Donc, je ne vous surprendrai pas en vous
disant que ce document-là, pour nous, c'était de la musique à nos oreilles. Un
élément en particulier que j'ai retenu, c'est la question des soins dentaires.
On le sait, au Québec, le bilan en matière de santé buccodentaire, il est
catastrophique. C'est un des pires au Canada, hein? C'est 40 % des aînés
au Québec qui sont édentés, à qui on a arraché les dents. Pourquoi? Parce que
notre réseau de santé public ne prend pas en charge les soins dentaires. Il y a
un seul parti au Québec qui propose de mettre sur pied une assurance dentaire
publique et universelle, c'est Québec solidaire. Alors, moi, je m'attends à ce
qu'une proposition comme celle-là rejoigne beaucoup de gens du troisième âge.
M. Dion (Mathieu) : Est-ce
qu'ils ont autant d'influence qu'ils le prétendent?
M. Nadeau-Dubois : Ils en ont.
C'est des gens qui ont un bon taux de participation électorale, c'est une bonne
chose, des gens qui se font entendre lors des élections. Donc, oui, ils ont un
pouvoir, ils ont une influence, et moi, je trouve que ça tombe bien, parce qu'à
Québec solidaire, on en a, des propositions pour les aînés. Je parlais de soins
à domicile, retour de services de proximité dans les CLSC, heures d'ouverture
prolongées des CLSC, assurance publique universelle en matière de soins
dentaires. Ça, c'est toutes des choses concrètes qui aident, qui améliorent la
vie quotidienne des aînés.
M. Moreau (Jean-Frédéric) :
Est-ce que QS s'engage à tenir des états généraux comme plusieurs le souhaitent
de leur côté?
M. Nadeau-Dubois : Je n'ai pas
pris... comme je vous dis, là, le document, je l'ai survolé, les groupes ont
rencontré mon collègue Amir.
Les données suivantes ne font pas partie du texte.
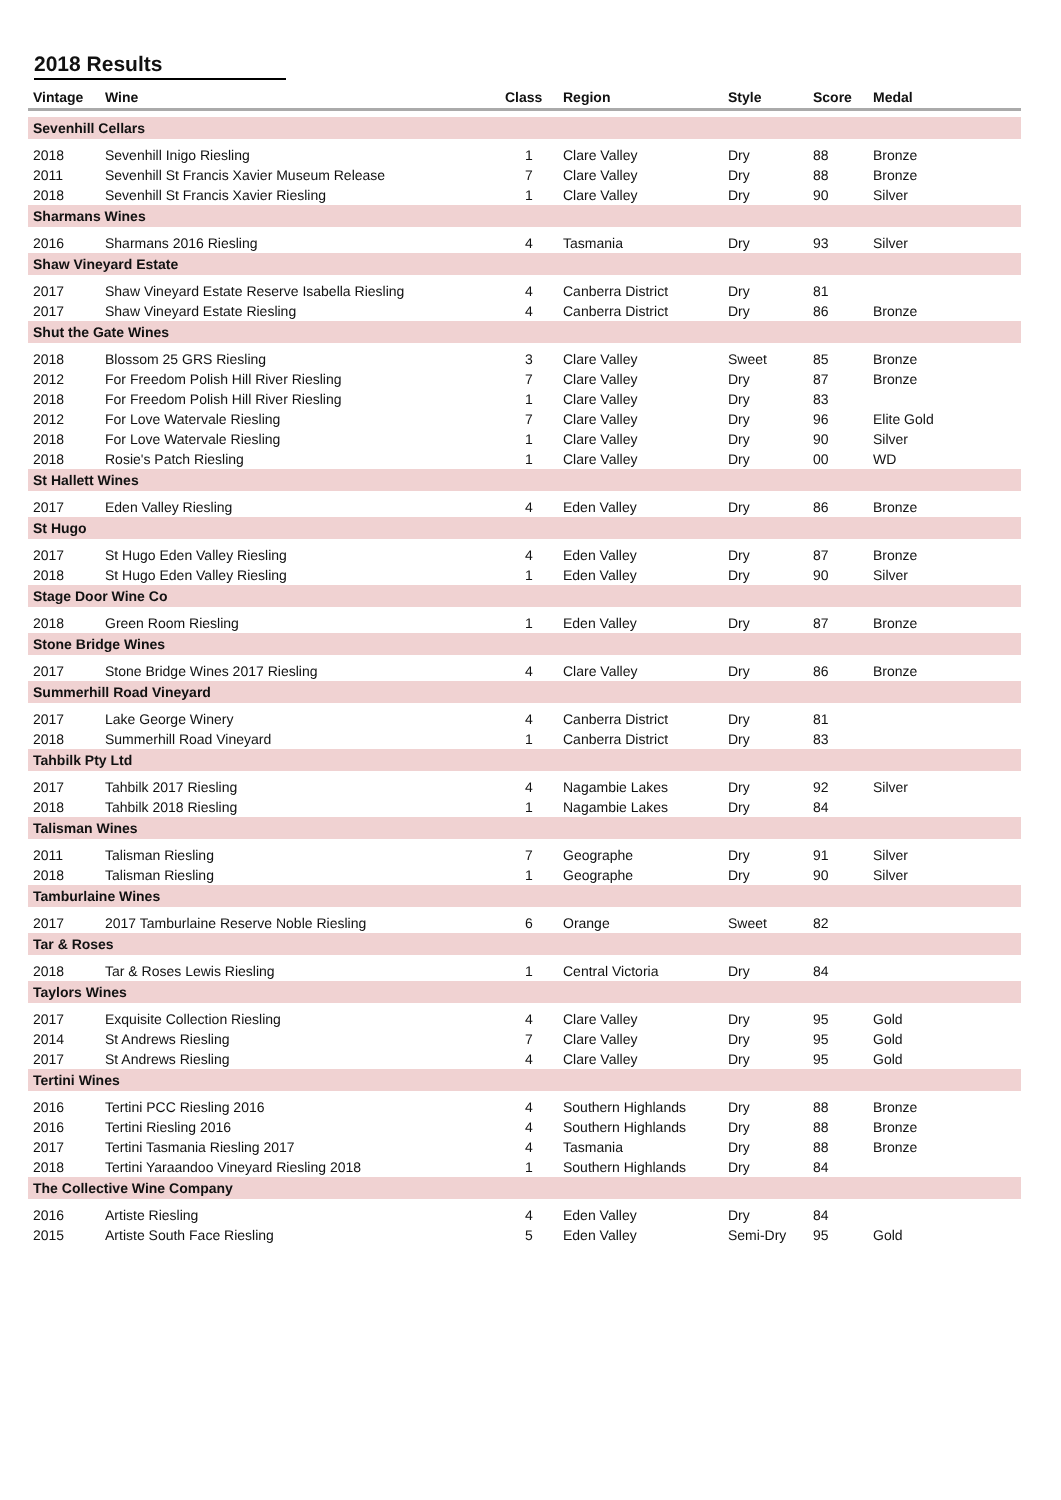2018 Results
| Vintage | Wine | Class | Region | Style | Score | Medal |
| --- | --- | --- | --- | --- | --- | --- |
| Sevenhill Cellars | | | | | | |
| 2018 | Sevenhill Inigo Riesling | 1 | Clare Valley | Dry | 88 | Bronze |
| 2011 | Sevenhill St Francis Xavier Museum Release | 7 | Clare Valley | Dry | 88 | Bronze |
| 2018 | Sevenhill St Francis Xavier Riesling | 1 | Clare Valley | Dry | 90 | Silver |
| Sharmans Wines | | | | | | |
| 2016 | Sharmans 2016 Riesling | 4 | Tasmania | Dry | 93 | Silver |
| Shaw Vineyard Estate | | | | | | |
| 2017 | Shaw Vineyard Estate Reserve Isabella Riesling | 4 | Canberra District | Dry | 81 | |
| 2017 | Shaw Vineyard Estate Riesling | 4 | Canberra District | Dry | 86 | Bronze |
| Shut the Gate Wines | | | | | | |
| 2018 | Blossom 25 GRS Riesling | 3 | Clare Valley | Sweet | 85 | Bronze |
| 2012 | For Freedom Polish Hill River Riesling | 7 | Clare Valley | Dry | 87 | Bronze |
| 2018 | For Freedom Polish Hill River Riesling | 1 | Clare Valley | Dry | 83 | |
| 2012 | For Love Watervale Riesling | 7 | Clare Valley | Dry | 96 | Elite Gold |
| 2018 | For Love Watervale Riesling | 1 | Clare Valley | Dry | 90 | Silver |
| 2018 | Rosie's Patch Riesling | 1 | Clare Valley | Dry | 00 | WD |
| St Hallett Wines | | | | | | |
| 2017 | Eden Valley Riesling | 4 | Eden Valley | Dry | 86 | Bronze |
| St Hugo | | | | | | |
| 2017 | St Hugo Eden Valley Riesling | 4 | Eden Valley | Dry | 87 | Bronze |
| 2018 | St Hugo Eden Valley Riesling | 1 | Eden Valley | Dry | 90 | Silver |
| Stage Door Wine Co | | | | | | |
| 2018 | Green Room Riesling | 1 | Eden Valley | Dry | 87 | Bronze |
| Stone Bridge Wines | | | | | | |
| 2017 | Stone Bridge Wines 2017 Riesling | 4 | Clare Valley | Dry | 86 | Bronze |
| Summerhill Road Vineyard | | | | | | |
| 2017 | Lake George Winery | 4 | Canberra District | Dry | 81 | |
| 2018 | Summerhill Road Vineyard | 1 | Canberra District | Dry | 83 | |
| Tahbilk Pty Ltd | | | | | | |
| 2017 | Tahbilk 2017 Riesling | 4 | Nagambie Lakes | Dry | 92 | Silver |
| 2018 | Tahbilk 2018 Riesling | 1 | Nagambie Lakes | Dry | 84 | |
| Talisman Wines | | | | | | |
| 2011 | Talisman Riesling | 7 | Geographe | Dry | 91 | Silver |
| 2018 | Talisman Riesling | 1 | Geographe | Dry | 90 | Silver |
| Tamburlaine Wines | | | | | | |
| 2017 | 2017 Tamburlaine Reserve Noble Riesling | 6 | Orange | Sweet | 82 | |
| Tar & Roses | | | | | | |
| 2018 | Tar & Roses Lewis Riesling | 1 | Central Victoria | Dry | 84 | |
| Taylors Wines | | | | | | |
| 2017 | Exquisite Collection Riesling | 4 | Clare Valley | Dry | 95 | Gold |
| 2014 | St Andrews Riesling | 7 | Clare Valley | Dry | 95 | Gold |
| 2017 | St Andrews Riesling | 4 | Clare Valley | Dry | 95 | Gold |
| Tertini Wines | | | | | | |
| 2016 | Tertini PCC Riesling 2016 | 4 | Southern Highlands | Dry | 88 | Bronze |
| 2016 | Tertini Riesling 2016 | 4 | Southern Highlands | Dry | 88 | Bronze |
| 2017 | Tertini Tasmania Riesling 2017 | 4 | Tasmania | Dry | 88 | Bronze |
| 2018 | Tertini Yaraandoo Vineyard Riesling 2018 | 1 | Southern Highlands | Dry | 84 | |
| The Collective Wine Company | | | | | | |
| 2016 | Artiste Riesling | 4 | Eden Valley | Dry | 84 | |
| 2015 | Artiste South Face Riesling | 5 | Eden Valley | Semi-Dry | 95 | Gold |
Donc, on va peut-être regarder avec lui pour ce
genre de proposition spécifique.
M. Moreau (Jean-Frédéric) :
Juste revenir sur le n° 176, si vous le permettez. À prendre ou à laisser,
qu'est-ce qu'on fait? Est-ce qu'on le laisse mourir au feuilleton ou on
l'adopte à toute vapeur, malgré ses défauts?
M. Nadeau-Dubois : C'est mieux
une amélioration minimaliste des normes du travail que pas d'amélioration du
tout. Ça, je l'ai dit le jour du dépôt du projet de loi, je vous le redis aujourd'hui.
On va faire tout ce qui est en notre pouvoir pour qu'il soit adopté, on va
aussi tenter d'amener des propositions, de bonifier le projet de loi sur la question
des clauses orphelines, sur la question du droit à la déconnexion.
Mais un instant, là, remettons les choses
en perspective. Si le 15 juin ce projet de loi n'est pas adopté, ce ne sera pas
à cause des oppositions. Ça va être à cause d'un gouvernement qui s'est traîné
les pieds en matière de condition de travail depuis la première journée de son
mandat.
M. Bélair-Cirino (Marco) :
Sur l'état de santé de Mme Massé, est-ce qu'aujourd'hui vous pouvez dire
qu'elle sera de retour avant la fin de la session?
M. Nadeau-Dubois : Il va y
avoir une mise à jour de faite par Québec solidaire au courant de la journée.
On a rencontré Manon, ses médecins, hier soir, donc une annonce d'ici la fin de
la journée qui va être faite sur son état de santé et la longueur de sa
convalescence, mais ne vous attendez pas à la voir cette semaine, bien sûr.